Miss the spectacular Perseids meteor 'outburst'? We've got you covered.

Check out the photos of the Perseids light show from around the world last night, and some tips for catching an encore performance Friday night.

Daniel Ochoa de Olza/AP
In this photo taken with long exposure, stars and Perseid meteors streak across the sky during the annual Perseid meteor shower above a silhouette of a roadside billboard of a Spanish fighting bull in Reduena, Spain, on Friday.
Amir Cohen/Reuters
The 'Milky Way' is seen across the sky in the early morning hours during the Perseid meteor shower in Ramon Crater near the town of Mitzpe Ramon, southern Israel, on Friday. The red cloud was caused by a person walking in front of the camera during the long exposure, while a car with its tail lights on drove behind the photographer.
Dado Ruvic/Reuters
A meteor streaks past stars in the night sky above medieval tombstones in Radmilje near Stolac, south of Sarajevo, Bosnia and Herzegovina, on Friday.
Rob Ostermaier/The Daily Press/AP
A single meteor flies over the Severn River in Gloucester, Va., on Friday.

Bring something comfortable to sit on and some snacks, because you won’t want to miss the climax of nature’s dazzling light show in the night sky: the Perseid meteor shower.

Named after the constellation Perseus, which appears in the northeast and looks like a person in a cap with arms outstretched, the shower happens every year. But this year’s event could be one of the most spectacular, with double the rate of shooting stars as usual, says NASA meteor expert Bill Cooke.

"This year, instead of seeing about 80 Perseids per hour, the rate could top 150 and even approach 200 meteors per hour," Dr. Cooke said, according to Space.com.

In the transition between Friday night and Saturday morning – 12:56 a.m. Eastern time –  just as the moon is setting, helping dim the night sky, astronomers predict that viewers may be able to see about one shooting star per minute.

In reality, the shooting stars are burning debris that’s flaking off a comet called Swift-Tuttle, which orbits the sun every 133 years. As it gets close to the sun, astronomer Phil Plait explains in Slate, the heat turns the ice in the comet into gas that forms the comet’s tail. At the same time, rocks flake off the comet and burn up in the Earth’s atmosphere. This makes for a flickering show of lights.

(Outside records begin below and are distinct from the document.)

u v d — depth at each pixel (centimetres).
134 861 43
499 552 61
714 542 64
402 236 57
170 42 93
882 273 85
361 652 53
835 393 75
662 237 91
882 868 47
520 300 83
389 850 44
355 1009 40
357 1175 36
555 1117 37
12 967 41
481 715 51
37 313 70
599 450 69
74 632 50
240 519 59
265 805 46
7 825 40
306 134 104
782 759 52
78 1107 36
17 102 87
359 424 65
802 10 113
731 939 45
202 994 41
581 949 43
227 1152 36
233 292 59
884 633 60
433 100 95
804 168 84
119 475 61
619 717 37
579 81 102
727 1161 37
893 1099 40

What makes this year special is that the orbit of the Perseids takes them close enough to Jupiter that its gravity pulls the cosmic debris closer, allowing Earth to pass through it at a point where the debris is most dense.

"This Perseid outburst coming up in August – you could think of it in simplistic terms as Jupiter's gravity causing the particles to concentrate in front of Earth's path," Cooke told Space.com. "That doesn't happen with all showers."

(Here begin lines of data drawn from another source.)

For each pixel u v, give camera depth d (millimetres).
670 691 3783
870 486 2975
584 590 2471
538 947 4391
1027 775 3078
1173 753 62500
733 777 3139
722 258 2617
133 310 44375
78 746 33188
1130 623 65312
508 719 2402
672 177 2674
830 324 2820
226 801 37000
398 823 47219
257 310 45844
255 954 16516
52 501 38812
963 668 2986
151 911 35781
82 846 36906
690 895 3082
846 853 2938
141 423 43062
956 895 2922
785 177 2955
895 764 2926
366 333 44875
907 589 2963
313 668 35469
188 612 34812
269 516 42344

For the best viewing on Saturday morning, Dr. Plait suggests not using a telescope, which, he says is "like trying to watch fireworks through a soda straw." The idea is to see as much of the sky as possible – from as dark of a spot as possible – since meteors shoot through the sky from different spots.

And prepare to devote some time for the show. NASA points out that it may take up to 45 minutes for people’s eyes to adjust to the darkness and be able to spot the sometimes-dim streaks.

For those who want to capture the show on camera, Sky & Telescope has a guide to photographing shooting stars. And for people burdened with too much light pollution, cloudy skies, or sleepy eyes, NASA will live-stream the shower.

Though the meteor shower will last through late August, the peak is between August 11 and 13.